Kaleb Cowart’s unusual 2015 season

They say sometimes you have to hit rock bottom before you can begin to rise back up to the top. For Los Angeles Angels prospect Kaleb Cowart, the Spring of 2015 had to be the rock bottom of his professional career. Cowart was drafted by the Angels with the 18th overall pick in 2010, but his career had stalled out after two lackluster seasons at AA Arkansas. A demotion to Class A Inland Empire and a chance encounter with a new hitting coach led Cowart on an unlikely path to the majors by the end of 2015.

Cowart had the not so unusual look of a first round flameout heading into 2015. The guy who made it through the lower levels of the minors on overall athletic ability, but couldn’t handle AA pitching when he got there. Drafted out of Cook High School in Adel, Georgia, Cowart had a pair of respectable seasons in Rookie ball and two levels of Class A. After being assigned to AA Arkansas to begin the 2013 season, the prevailing thought had to be that a solid season would have Cowart on the doorstep of the big leagues. Instead, a pair of sub-.600 OPS seasons had Cowart standing at the crossroads that many a minor leaguer has been at.

The third baseman was struggling so much in 2014 that not only did he abandon switch hitting, but considered a move to the pitching mound, which was thought to be his future destination before he was drafted. Cowart finished up 2014 with a slash line of .223/.295/.324 and found himself off of the 40-man roster for the Angels. Cowart went unprotected through the Rule 5 draft and after a poor Spring Training was demoted all the way down to Inland Empire.

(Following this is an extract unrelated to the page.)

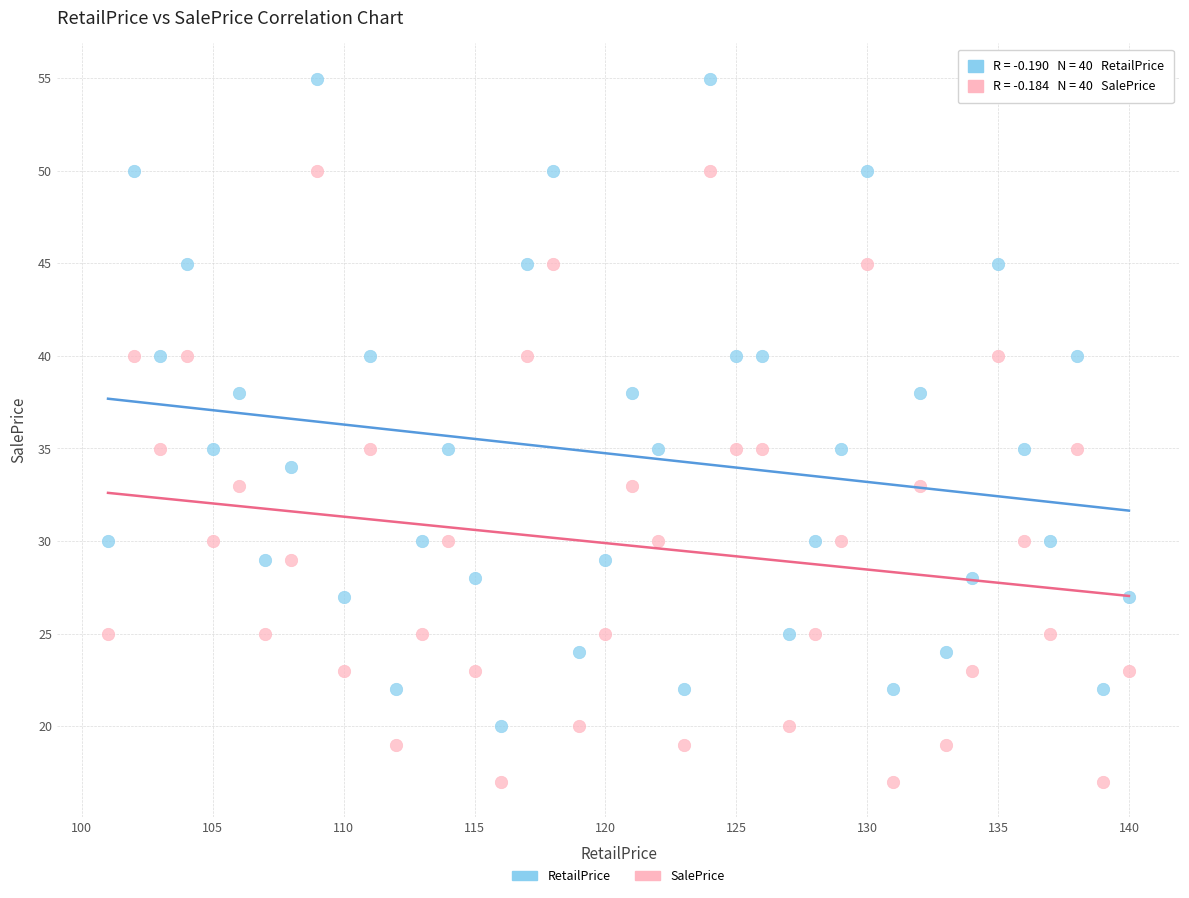

Which series contains the lowest Y value?

SalePrice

The potential to never hear from Kaleb Cowart and his $2.3 million signing bonus again was looming large. A bit of fortune early in 2015 while with the 66ers may have turned his career around.  Poring over video late at night with hitting coach Brent del Chiaro helped discover a change in Cowart’s stance that had occurred gradually over time. Cowart spent time in the batting cage trying to regain his previous form. Although the numbers weren’t showing it, he was feeling more comfortable at the plate and was regaining some confidence. Cowart reverted to his old stance, moving his hands farther away from his body, standing more upright and refining his toe tap.

The second bit of fortune for Kaleb Cowart in 2015 happened when the Angels called up Kyle Kubitza from AAA Salt Lake City to help a struggling offense. A lack of organizational depth at third base led to Cowart being promoted to the Bees. Instead of just holding down a temporary roster spot in AAA, something strange happened and Cowart began to mash like his pre-draft days. He batted .323/.395/.491 with 6 HRs and 45 RBIs in 62 games with Salt Lake. The ballparks of the Pacific Coast League are definitely known as hitters parks, but this kind of success after two years of mighty struggles could not be ignored. Could it be that Cowart had prospect status again and could have a future as a professional ball player?

Cowart’s turnaround was so impressive that when the Angels were going to be without David Freese for a period of time because of injury, they turned to Cowart to man the hot corner. Cowart has worked some at shortstop and in the outfield this season in order to increase his value as a utility player. His defense has never really been doubted. The question is whether his bat will continue to match his quick rise from the ashes of what appeared a short time ago to be a downward spiraling minor league career. Persistence counts and sometimes when you continue to work hard even in the face of adversity, you can catch lightning in a bottle. Kaleb Cowart’s future is far from certain, as is everything in life. He and the Angels have to hope the work will pay off for the once highly touted prospect and turn into a solid major league career.